Activist and lawyer, Dele Farotimi, has revealed that he is still battling four separate lawsuits filed in different states by members of Aare Afe Babalola’s law office, despite the withdrawal of criminal charges against him.
Farotimi made this disclosure on Sunday while speaking during The Toyin Falola Interviews.
His remarks come months after the founder of Afe Babalola University, Ado Ekiti, Aare Afe Babalola (SAN), announced on January 27 that he would withdraw the legal cases filed against him.
The controversy began when Babalola petitioned the Ekiti State Commissioner of Police, accusing Farotimi of defamation over claims made in his book, Nigeria and its Criminal Justice System.
This led to Farotimi’s arrest and subsequent arraignment on charges of criminal defamation and cyberbullying in separate courts in Ado Ekiti.
Following interventions from the Ooni of Ife, Oba Adeyeye Ogunwusi, and other prominent traditional rulers, Babalola decided to withdraw the case.
However, during Sunday’s discussion themed ‘Politics, Law, and Society’, Farotimi stated that while the criminal charges had been dropped, he was still facing multiple civil suits.
“My inability to speak to certain aspects of this issue is borne out of the fact that, despite the discontinuation of the criminal proceeding, I still have four suits that I am aware of, in four different states of the federation, filed by members of the same law office, against my person,” he disclosed.

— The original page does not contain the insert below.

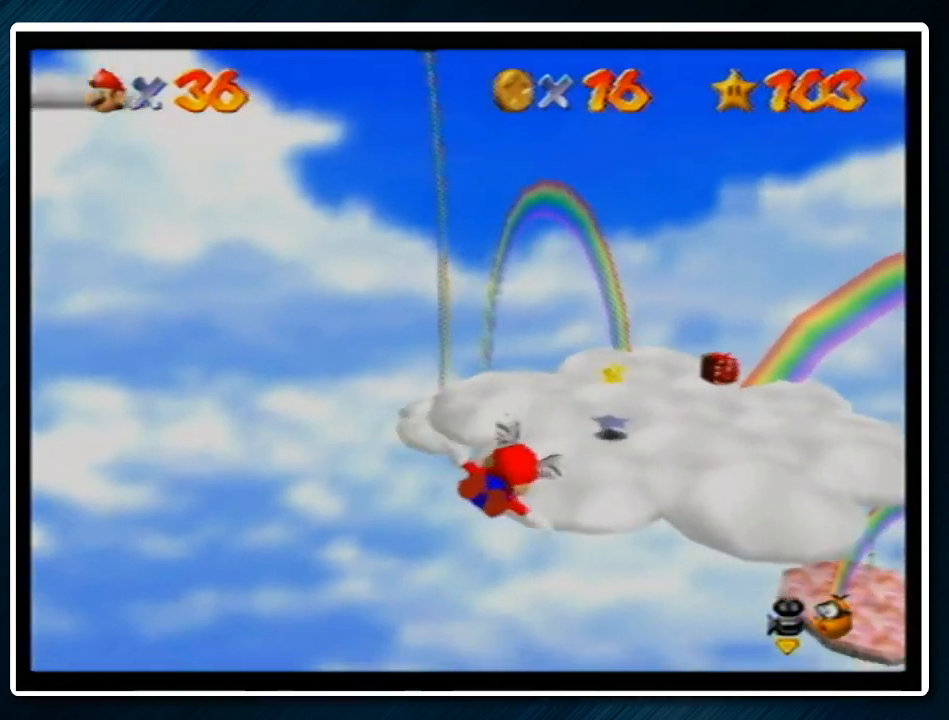
{"buttons": [], "left_stick": "up-left", "events": [[500, "left_stick", "up-left"]]}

Farotimi defended his book as a well-researched work based on personal experiences and observations rather than idle gossip.
“I did not sit down in a beer parlour; I was not at an officers’ mess; I was not gossiping. It was not idle, cheap talk. I wrote a book,” he asserted. “Let us deal with veracity. Anybody can go and read and then come back and challenge me with the lie that I have told.”

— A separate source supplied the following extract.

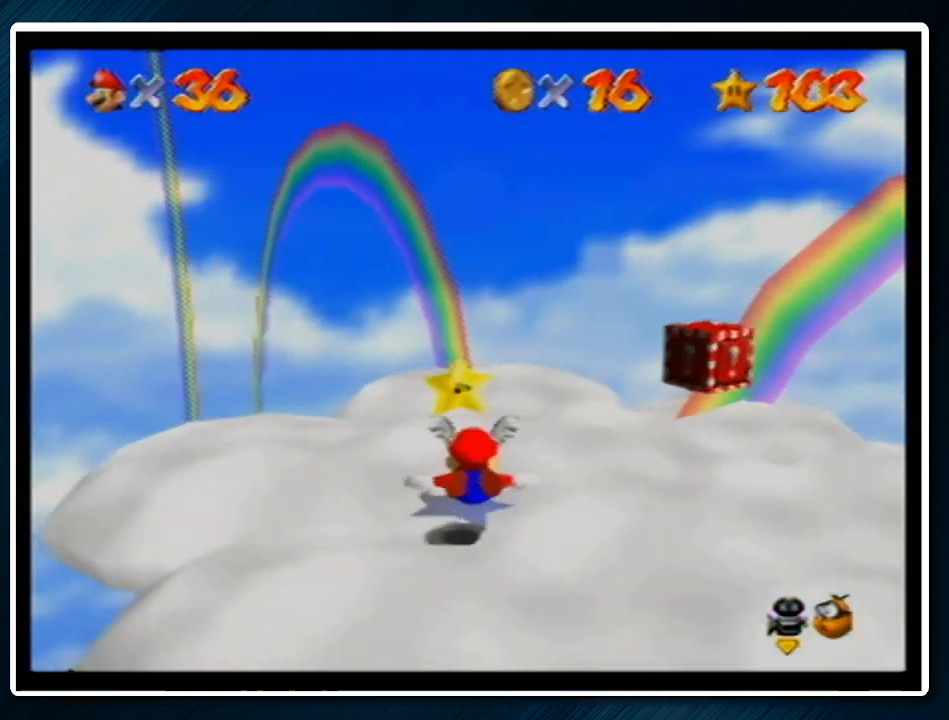
{"buttons": ["A", "Z"], "left_stick": "center", "events": [[433, "A", "down"], [433, "Z", "down"]]}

He also dismissed the notion that the legal battles were a personal vendetta against him, instead framing them as a broader challenge to Nigeria’s judicial system.
“This is not a trial of Dele Farotimi. Let nobody make that error. It is a trial of the legal system that we have built as a collective,” he declared.
Farotimi reiterated that his book was never intended as an attack on individuals, including Afe Babalola, but was instead a critique of systemic corruption in the judiciary.
“Chief Afe Babalola is more than old enough to be my father,” he stated. “I did not set out to destroy the man or to tarnish his image. Nothing personal. I was writing about the institution of the judiciary.”
Addressing his critics, he clarified that his work was focused on institutional failures rather than individuals.
“Multiple names were mentioned in the book, and offices were mentioned. I did not set out to libel anybody,” he explained. “I simply told the truth of what I saw. All I did was write a book. Maybe we have become too accustomed to lies and allergic to truth, to the point where telling the truth has become a sin.”
Farotimi emphasized that for Nigeria to undergo meaningful reform, citizens must confront difficult realities rather than suppress them.
“We have built a system that rewards deception and punishes truth. I am being sued not because I have lied, but because I have dared to speak the truth.”
He also criticized those who dismissed his book without reading it, calling out what he saw as intellectual laziness.
“Ninety per cent of the persons criticizing me for whatever they believe my tactics to have been in writing the book have not read the book,” he argued. “If Nigerians would stop being so philistinic and illiterate, if they would dare to read, there would be no arguments as to the proof of what I have written.”